Nasıl mı?
Lafı hiç dolandırmadan söylüyorum.
Ekrem İmamoğlu, diğer vahim delilleri bir kenara bırakalım, rakip
aday ile aralarındaki farkın 17 bin azalmasının bile seçimi
sakatlayan başat faktör olduğunu kabul edip “Ortada böyle bir
usulsüzlük, rakip adayın ve ona oy verenlerin kafasında şüphe varsa
ben kendimi, seçimin galibi sayamam. SEÇİMLERİN YENİLENMESİNİ asıl
ben talep ediyorum” açıklamasını yaptığı takdirde tarihe geçer
ve bu şaibeyle ne kendisinin ne de partisinin hiçbir ilgisinin
olmadığını ispat eder.
Gaz vermek ya da oyuna getirmek için değil, samimi bir tavsiye
olarak dillendiriyorum bunu.
Tarih böyle zamanlarda, böyle adımlar atılarak yazılır. Ekrem
İmamoğlu daha fazla didişmektense bu açıklamayı yaparak,
yenilenecek seçime de büyük bir avantajla girer. Hem
kendisi, hem de partisinin itibarını artırır.

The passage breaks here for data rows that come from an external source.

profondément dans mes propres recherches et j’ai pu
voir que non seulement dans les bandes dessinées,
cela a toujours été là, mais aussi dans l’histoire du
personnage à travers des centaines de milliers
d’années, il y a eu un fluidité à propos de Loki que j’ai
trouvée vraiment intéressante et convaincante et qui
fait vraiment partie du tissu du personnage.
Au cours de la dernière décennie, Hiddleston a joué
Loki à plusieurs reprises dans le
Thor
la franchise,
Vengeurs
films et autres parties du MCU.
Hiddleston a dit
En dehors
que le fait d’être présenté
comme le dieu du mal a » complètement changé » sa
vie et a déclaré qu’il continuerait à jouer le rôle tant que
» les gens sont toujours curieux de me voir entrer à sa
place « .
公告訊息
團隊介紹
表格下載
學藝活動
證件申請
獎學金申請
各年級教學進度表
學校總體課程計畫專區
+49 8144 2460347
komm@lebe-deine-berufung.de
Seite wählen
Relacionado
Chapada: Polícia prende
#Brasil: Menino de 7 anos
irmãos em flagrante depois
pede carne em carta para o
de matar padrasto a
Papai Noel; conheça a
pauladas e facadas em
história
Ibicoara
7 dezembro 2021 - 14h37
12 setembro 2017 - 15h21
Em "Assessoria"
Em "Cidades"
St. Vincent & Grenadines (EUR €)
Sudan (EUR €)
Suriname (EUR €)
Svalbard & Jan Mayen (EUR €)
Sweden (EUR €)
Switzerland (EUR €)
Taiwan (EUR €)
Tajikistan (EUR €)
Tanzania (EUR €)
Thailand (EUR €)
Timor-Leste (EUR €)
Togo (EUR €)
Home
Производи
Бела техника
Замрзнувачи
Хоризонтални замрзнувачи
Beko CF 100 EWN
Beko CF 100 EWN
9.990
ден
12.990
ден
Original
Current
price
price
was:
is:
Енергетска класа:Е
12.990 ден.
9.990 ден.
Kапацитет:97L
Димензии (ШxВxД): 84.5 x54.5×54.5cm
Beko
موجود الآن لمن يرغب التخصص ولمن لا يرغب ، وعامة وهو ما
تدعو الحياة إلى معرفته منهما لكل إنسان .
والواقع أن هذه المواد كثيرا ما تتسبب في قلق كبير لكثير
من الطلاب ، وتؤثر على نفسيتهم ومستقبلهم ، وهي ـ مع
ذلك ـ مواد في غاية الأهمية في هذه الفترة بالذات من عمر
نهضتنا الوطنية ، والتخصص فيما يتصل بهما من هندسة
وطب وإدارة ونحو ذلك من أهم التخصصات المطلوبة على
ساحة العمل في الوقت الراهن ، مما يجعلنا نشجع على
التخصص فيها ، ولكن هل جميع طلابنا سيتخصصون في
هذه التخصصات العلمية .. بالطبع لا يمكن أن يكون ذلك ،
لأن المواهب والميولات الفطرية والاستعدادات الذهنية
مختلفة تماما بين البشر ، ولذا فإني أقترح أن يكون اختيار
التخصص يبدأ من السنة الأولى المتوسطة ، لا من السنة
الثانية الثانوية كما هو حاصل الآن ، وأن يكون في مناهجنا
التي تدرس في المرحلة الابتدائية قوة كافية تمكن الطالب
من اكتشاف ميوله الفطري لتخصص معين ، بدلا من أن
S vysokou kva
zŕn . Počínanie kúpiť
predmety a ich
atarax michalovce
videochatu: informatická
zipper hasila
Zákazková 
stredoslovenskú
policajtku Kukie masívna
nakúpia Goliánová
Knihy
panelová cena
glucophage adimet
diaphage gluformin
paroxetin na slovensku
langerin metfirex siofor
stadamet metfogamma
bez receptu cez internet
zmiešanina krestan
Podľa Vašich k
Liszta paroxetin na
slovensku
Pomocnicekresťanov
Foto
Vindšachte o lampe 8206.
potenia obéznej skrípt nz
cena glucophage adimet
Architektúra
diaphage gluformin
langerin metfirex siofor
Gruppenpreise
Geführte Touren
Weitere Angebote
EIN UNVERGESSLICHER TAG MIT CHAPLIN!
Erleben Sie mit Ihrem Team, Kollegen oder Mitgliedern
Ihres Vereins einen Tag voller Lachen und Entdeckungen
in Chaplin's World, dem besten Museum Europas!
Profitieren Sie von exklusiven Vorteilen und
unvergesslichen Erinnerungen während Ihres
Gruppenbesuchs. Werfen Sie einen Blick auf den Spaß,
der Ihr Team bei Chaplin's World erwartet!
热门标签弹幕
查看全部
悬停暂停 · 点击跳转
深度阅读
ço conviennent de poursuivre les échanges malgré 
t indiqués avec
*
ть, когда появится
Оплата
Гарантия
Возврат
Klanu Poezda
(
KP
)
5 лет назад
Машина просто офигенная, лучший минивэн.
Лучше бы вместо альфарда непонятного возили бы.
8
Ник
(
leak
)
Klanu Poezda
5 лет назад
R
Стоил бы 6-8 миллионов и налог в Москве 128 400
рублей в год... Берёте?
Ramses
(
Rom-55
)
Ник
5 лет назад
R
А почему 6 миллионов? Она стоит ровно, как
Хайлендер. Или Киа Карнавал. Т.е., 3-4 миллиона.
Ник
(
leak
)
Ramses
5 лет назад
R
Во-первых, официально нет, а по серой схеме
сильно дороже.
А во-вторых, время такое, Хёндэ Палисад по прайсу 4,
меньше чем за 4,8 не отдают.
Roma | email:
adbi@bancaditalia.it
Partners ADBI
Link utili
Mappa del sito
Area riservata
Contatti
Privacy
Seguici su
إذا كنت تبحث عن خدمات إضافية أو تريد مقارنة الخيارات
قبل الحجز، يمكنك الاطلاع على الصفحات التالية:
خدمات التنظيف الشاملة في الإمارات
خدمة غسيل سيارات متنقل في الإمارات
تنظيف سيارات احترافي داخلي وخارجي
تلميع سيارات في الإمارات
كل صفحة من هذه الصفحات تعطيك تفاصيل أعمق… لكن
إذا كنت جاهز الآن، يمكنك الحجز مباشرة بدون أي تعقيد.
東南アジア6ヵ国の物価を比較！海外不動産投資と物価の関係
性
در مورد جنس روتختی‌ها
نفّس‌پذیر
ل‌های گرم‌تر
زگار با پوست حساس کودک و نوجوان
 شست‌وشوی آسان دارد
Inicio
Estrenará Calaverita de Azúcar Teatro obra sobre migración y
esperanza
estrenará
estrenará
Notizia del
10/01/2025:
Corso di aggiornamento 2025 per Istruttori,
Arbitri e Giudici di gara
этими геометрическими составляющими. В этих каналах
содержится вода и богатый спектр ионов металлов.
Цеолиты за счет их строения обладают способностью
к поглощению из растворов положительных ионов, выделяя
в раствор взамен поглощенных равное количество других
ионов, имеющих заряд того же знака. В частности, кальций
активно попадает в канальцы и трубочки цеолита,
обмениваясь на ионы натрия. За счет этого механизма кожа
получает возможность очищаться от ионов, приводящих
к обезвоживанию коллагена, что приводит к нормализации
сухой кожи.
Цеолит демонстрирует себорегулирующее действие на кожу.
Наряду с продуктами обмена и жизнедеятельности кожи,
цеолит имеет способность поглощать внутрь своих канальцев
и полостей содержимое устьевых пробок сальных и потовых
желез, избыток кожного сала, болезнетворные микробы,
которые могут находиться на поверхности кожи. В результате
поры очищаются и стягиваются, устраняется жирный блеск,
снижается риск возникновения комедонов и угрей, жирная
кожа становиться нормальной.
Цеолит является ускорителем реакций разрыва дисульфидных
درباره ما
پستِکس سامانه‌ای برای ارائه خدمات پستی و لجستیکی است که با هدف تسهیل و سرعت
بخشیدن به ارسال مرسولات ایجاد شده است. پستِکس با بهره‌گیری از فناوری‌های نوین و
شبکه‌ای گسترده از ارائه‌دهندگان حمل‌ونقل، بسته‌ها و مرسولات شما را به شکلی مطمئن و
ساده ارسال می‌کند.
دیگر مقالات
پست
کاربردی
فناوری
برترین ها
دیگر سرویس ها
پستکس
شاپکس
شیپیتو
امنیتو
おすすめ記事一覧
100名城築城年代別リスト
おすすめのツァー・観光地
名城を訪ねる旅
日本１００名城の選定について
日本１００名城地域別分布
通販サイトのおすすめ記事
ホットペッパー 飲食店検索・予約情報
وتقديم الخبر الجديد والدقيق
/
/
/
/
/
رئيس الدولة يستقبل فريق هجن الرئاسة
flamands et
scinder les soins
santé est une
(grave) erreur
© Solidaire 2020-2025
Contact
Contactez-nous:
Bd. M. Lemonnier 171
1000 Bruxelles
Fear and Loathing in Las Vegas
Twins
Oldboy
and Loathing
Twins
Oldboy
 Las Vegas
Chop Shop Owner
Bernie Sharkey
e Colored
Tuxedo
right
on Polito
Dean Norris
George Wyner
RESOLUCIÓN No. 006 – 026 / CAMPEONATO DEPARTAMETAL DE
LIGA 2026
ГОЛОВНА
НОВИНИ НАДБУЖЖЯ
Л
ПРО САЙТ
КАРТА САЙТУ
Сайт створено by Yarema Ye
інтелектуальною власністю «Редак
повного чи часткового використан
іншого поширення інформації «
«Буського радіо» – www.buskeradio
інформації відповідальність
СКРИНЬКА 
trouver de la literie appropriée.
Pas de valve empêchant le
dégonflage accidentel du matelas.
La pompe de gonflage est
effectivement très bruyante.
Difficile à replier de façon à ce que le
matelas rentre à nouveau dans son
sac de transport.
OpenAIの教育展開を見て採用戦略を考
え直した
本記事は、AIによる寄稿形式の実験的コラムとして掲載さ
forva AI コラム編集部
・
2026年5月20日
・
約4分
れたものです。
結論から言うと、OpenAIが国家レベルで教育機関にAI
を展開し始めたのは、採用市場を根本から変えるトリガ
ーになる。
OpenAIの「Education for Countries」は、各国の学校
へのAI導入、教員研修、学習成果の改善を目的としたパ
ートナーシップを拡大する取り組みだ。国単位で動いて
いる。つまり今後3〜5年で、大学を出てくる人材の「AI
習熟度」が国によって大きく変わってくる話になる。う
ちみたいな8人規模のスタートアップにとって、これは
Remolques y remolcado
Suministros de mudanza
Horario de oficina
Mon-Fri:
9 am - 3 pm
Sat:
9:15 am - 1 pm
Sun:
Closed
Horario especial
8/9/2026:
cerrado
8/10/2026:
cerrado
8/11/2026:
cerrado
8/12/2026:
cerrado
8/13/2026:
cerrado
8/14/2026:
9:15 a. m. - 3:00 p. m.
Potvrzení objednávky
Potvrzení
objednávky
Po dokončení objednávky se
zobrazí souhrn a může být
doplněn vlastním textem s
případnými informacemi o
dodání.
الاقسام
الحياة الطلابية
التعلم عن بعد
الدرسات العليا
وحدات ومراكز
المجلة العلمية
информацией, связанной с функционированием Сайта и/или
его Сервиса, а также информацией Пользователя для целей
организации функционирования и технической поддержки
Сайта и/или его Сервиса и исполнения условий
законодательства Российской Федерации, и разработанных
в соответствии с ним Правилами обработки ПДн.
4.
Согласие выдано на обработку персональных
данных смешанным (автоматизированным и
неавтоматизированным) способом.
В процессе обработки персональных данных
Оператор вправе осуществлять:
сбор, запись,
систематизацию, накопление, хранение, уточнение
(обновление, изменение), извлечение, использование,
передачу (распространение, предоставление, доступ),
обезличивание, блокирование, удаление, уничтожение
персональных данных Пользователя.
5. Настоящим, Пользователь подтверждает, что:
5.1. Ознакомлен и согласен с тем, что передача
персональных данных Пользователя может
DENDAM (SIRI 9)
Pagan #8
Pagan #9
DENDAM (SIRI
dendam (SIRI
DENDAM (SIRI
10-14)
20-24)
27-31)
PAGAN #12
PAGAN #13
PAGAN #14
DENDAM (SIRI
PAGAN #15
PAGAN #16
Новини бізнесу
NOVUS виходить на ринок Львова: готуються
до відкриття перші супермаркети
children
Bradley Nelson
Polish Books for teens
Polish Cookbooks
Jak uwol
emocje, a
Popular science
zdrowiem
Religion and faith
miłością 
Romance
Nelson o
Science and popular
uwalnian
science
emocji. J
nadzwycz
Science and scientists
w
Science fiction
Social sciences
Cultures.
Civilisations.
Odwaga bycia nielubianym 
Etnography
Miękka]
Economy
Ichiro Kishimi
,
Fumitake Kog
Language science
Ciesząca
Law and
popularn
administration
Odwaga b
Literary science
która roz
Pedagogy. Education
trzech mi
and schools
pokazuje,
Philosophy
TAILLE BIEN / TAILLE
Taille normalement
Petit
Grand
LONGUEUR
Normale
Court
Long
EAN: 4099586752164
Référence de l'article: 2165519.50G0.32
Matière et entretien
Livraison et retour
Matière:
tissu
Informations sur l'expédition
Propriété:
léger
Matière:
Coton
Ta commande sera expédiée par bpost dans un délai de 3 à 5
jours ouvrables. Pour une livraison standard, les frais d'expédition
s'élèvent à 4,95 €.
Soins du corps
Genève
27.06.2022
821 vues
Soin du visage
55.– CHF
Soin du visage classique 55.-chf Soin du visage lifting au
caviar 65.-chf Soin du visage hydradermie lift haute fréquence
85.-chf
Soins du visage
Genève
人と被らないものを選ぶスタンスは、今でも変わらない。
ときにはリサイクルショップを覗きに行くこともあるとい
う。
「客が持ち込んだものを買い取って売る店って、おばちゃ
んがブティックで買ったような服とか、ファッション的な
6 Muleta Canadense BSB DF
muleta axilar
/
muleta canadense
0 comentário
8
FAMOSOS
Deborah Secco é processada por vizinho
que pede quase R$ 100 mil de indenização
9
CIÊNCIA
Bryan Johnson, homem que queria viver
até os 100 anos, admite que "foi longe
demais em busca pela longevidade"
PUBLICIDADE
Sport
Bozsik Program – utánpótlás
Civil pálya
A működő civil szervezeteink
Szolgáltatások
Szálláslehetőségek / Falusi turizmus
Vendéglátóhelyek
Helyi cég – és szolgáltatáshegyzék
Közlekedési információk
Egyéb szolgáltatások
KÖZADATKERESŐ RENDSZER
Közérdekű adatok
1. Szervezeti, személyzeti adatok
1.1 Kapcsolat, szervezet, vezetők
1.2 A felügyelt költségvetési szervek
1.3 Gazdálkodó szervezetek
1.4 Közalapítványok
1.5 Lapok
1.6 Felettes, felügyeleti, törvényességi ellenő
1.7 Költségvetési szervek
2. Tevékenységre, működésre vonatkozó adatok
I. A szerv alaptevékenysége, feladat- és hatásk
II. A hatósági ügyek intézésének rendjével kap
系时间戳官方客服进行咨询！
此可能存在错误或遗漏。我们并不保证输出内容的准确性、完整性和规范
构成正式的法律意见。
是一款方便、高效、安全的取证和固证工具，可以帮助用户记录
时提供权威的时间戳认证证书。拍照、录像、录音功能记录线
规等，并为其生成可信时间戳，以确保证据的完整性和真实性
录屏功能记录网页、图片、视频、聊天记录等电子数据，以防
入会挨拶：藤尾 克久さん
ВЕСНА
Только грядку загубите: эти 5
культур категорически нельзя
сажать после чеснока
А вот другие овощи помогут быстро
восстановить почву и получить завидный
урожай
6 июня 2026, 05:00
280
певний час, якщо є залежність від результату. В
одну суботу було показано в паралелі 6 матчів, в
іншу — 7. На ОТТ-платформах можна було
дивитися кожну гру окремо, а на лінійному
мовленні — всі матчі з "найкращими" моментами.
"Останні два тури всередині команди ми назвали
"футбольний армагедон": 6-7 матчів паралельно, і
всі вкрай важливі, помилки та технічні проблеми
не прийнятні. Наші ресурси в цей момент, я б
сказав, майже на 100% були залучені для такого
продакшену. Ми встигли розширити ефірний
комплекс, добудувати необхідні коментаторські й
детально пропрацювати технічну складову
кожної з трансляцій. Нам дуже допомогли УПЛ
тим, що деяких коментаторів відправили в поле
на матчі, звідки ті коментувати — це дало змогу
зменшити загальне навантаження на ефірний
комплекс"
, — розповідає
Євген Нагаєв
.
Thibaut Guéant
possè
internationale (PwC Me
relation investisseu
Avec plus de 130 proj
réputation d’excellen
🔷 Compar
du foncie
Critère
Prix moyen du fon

Seçimin bittiği saatten başlayarak izlediği “Mazbatamı
isterim” söylemi etrafında şekillenen taktik, en azından
halkın yarısının gözünde sevimsiz ve itici bulundu. Bu satırlar
yazıldığında kendisinin mazbatayı almak üzere İl Seçim
Kuruluna gideceği haberleri geliyordu. Nihayet kavuşacak
ona.
Ama dediğim gibi, bu seçim, hileli ve şaibeli bir
seçim olarak tarihe geçecek. Ekrem İmamoğlu da böyle bir
seçimin Belediye Başkanı olarak anılacak.